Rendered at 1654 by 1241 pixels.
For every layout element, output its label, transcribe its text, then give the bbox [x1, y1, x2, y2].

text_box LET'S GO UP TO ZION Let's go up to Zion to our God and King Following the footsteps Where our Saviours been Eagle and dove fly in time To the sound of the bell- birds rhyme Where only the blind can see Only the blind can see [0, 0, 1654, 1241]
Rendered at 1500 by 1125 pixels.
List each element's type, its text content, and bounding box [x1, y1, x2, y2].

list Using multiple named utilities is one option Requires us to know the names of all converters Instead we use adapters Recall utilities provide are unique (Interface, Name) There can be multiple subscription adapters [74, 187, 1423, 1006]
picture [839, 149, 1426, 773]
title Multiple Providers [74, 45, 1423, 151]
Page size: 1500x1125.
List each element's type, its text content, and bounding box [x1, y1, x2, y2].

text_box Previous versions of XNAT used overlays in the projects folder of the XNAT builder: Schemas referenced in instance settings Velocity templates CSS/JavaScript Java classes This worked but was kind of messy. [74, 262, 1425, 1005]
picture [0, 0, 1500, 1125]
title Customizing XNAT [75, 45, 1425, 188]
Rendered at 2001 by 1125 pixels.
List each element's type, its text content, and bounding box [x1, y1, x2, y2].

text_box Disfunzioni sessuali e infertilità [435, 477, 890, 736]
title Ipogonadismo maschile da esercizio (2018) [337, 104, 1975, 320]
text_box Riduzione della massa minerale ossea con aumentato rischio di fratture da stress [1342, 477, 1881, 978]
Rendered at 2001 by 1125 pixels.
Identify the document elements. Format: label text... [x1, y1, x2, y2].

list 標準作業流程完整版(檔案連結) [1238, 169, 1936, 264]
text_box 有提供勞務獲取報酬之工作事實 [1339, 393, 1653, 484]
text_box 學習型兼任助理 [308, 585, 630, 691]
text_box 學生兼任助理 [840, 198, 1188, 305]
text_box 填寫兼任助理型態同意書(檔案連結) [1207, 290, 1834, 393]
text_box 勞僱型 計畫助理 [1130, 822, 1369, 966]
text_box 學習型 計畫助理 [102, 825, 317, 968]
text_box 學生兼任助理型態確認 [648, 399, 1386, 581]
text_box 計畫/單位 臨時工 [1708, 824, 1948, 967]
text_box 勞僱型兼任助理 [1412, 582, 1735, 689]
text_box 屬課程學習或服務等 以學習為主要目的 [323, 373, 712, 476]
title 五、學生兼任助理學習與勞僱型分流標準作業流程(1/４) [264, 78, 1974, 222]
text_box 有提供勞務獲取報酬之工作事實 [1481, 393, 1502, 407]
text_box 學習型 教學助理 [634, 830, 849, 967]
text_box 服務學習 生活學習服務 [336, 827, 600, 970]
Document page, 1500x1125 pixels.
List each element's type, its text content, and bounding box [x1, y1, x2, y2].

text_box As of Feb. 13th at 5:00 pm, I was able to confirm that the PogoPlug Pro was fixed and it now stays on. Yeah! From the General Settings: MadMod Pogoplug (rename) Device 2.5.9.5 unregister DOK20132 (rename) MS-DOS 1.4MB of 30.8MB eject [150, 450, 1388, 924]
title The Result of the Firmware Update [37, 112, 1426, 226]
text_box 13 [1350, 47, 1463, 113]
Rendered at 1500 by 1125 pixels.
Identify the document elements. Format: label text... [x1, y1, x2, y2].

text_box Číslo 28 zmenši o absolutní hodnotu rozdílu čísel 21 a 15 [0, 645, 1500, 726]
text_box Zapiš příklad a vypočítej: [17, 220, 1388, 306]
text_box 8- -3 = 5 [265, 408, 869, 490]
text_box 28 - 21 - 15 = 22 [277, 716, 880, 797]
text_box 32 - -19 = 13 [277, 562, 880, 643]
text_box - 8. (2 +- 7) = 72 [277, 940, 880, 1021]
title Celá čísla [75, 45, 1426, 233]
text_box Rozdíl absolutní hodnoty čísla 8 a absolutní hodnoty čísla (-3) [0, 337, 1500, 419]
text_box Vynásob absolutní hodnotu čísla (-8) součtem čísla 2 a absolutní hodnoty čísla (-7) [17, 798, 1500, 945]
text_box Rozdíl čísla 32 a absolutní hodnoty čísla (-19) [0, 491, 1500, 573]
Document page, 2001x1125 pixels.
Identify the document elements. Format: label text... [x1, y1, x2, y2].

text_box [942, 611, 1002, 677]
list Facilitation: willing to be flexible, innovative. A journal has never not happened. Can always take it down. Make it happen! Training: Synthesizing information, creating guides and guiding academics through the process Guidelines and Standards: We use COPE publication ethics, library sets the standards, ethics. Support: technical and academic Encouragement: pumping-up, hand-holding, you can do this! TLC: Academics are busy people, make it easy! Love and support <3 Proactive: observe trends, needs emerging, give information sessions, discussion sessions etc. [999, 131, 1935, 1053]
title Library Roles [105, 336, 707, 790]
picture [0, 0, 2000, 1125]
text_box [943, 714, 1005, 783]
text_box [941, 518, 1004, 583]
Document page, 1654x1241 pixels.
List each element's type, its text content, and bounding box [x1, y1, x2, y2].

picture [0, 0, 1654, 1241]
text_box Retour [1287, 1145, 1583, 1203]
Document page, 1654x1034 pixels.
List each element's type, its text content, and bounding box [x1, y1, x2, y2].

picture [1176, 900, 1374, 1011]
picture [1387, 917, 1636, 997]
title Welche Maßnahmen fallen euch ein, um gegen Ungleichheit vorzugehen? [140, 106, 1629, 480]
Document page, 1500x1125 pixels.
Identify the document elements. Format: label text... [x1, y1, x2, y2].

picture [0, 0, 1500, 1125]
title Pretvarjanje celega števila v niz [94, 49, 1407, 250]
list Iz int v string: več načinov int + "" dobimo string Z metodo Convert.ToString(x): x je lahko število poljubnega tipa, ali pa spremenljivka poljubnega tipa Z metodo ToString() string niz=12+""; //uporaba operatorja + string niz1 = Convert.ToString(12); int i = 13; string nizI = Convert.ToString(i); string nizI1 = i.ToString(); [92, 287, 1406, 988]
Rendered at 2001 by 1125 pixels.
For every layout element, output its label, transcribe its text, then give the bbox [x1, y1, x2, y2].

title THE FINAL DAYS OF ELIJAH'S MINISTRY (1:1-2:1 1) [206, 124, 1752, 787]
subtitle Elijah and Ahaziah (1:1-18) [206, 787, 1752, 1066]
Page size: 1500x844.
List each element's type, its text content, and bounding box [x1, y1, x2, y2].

= = =

Directive: Count the lines in the items above that contain the string "size", and reply with only that number.

Response to the task: 2